Il nous reste la justice internationale

Si les autorités en place en Tunisie pensent pouvoir échapper à leurs responsabilités en restreignant l’accès à la Cour africaine, nous leur rappelons que la justice internationale ne se limite pas à cette Cour.

Le Comité des droits de l’homme des Nations unies, la Cour pénale internationale (CPI) pour les crimes les plus graves, les mécanismes des rapporteurs spéciaux et de pression des Nations unies et de l’Union européenne, ainsi que la compétence universelle des tribunaux nationaux restent autant de voies pour dénoncer les violations commises en Tunisie et exiger des comptes.
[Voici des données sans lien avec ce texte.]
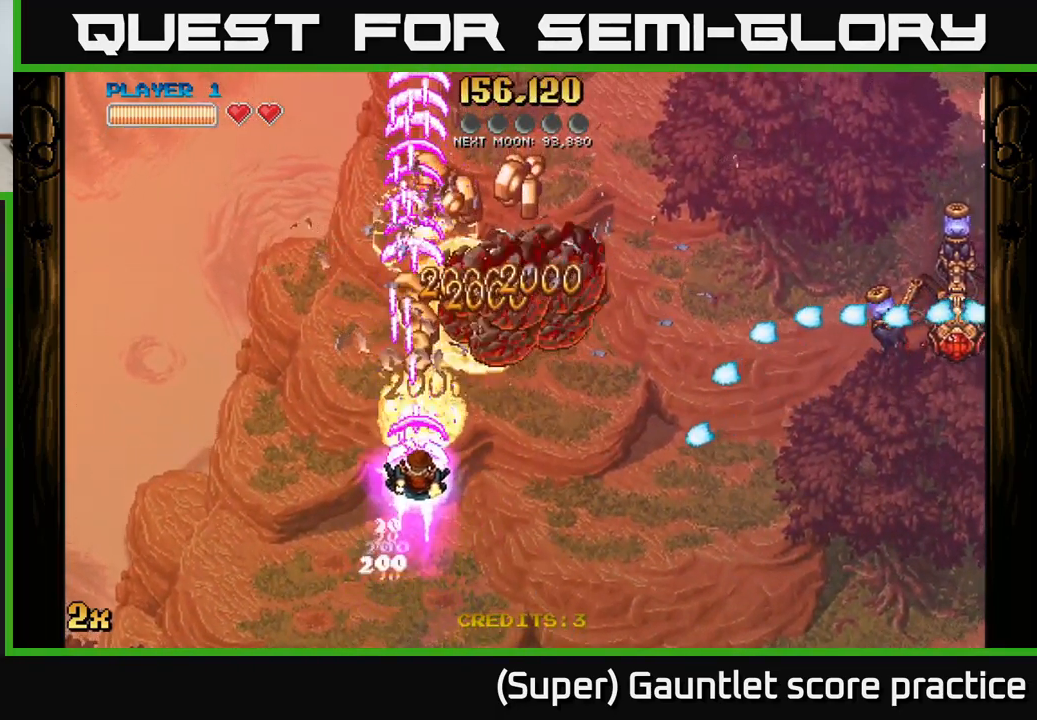
{"buttons": ["A"], "left_stick": "up", "events": [[134, "X", "down"], [184, "left_stick", "right"], [284, "X", "up"], [334, "left_stick", "up"]]}
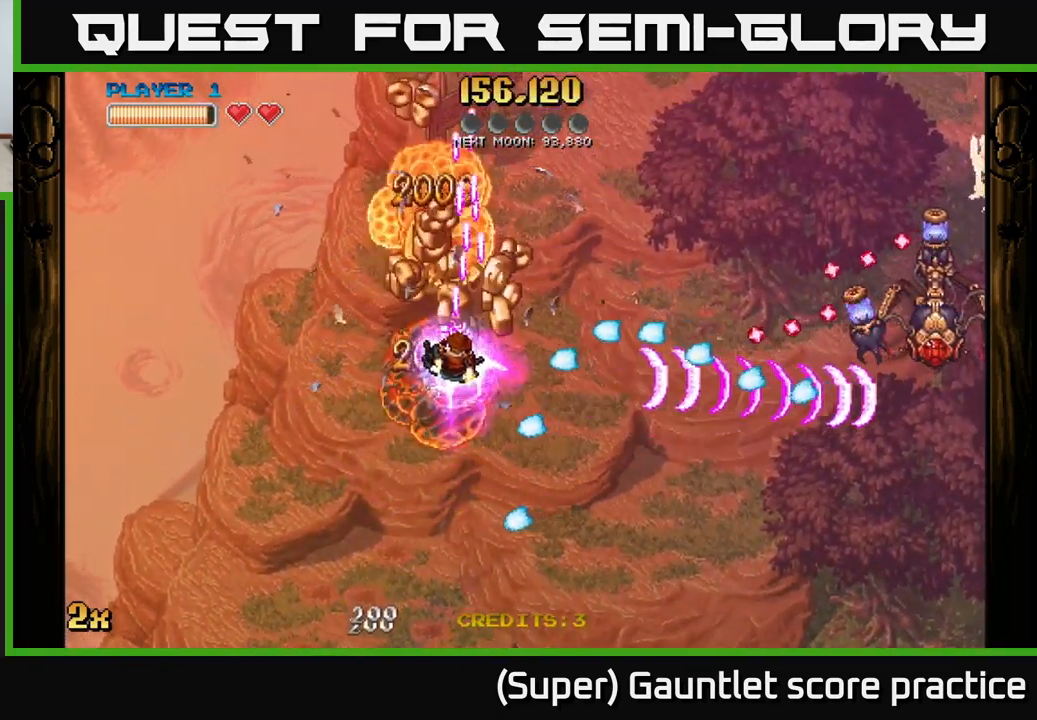
{"buttons": ["A"], "left_stick": "up", "events": []}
Le CRLDHT n’hésitera pas à saisir ces instances et à assister les victimes dans leurs démarches.

Le CRLDHT réaffirme son engagement à poursuivre le combat pour que les responsables des abus et des crimes ne restent pas impunis.

Appel à la mobilisation

En ce jour de l’indépendance, qui devrait être une célébration de la souveraineté et de la justice, nous refusons d’accepter ce retour en arrière.

Le CRLDHT appelle :

  • Le gouvernement tunisien à revenir immédiatement sur cette décision et à respecter ses engagements internationaux.
  • L’Union africaine et les instances internationales à exercer des pressions diplomatiques et politiques pour empêcher cette régression.
  • Les organisations de défense des droits humains à se mobiliser contre cette tentative de priver les citoyens tunisiens d’un accès à la justice.
  • Les citoyens tunisiens et les migrants victimes d’abus à déposer massivement des requêtes devant la Cour africaine avant mars 2026.

En ce jour du 20 mars, nous rappelons que la véritable indépendance ne peut exister sans justice, sans responsabilité et sans respect des droits fondamentaux.